▶ [MATERIALS PROVIDED]
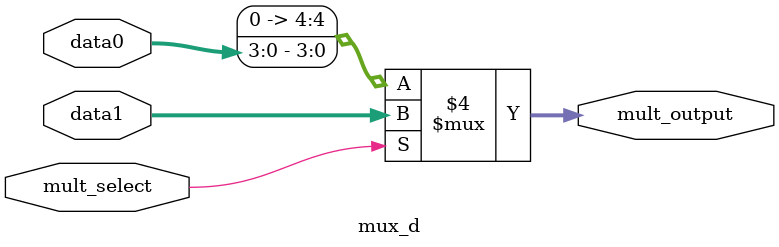
<source format=v>
module mux_d(output reg [4:0] mult_output,
             input [3:0] data0,
             input [4:0] data1,
             input mult_select);

always @(mult_select, data0, data1)
    if (!mult_select)
        mult_output <= {1'b0, data0};
    else
        mult_output <= data1;
endmodule

</source>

▶ [REQUIRED WORK] Give back the full data exactly as it reads, but drop the pictures.

▶ [RESULT OF THIS TASK]
<source format=v>
module mux_d(output reg [4:0] mult_output,
             input [3:0] data0,
             input [4:0] data1,
             input mult_select);

always @(mult_select, data0, data1)
    if (!mult_select)
        mult_output <= {1'b0, data0};
    else
        mult_output <= data1;
endmodule

</source>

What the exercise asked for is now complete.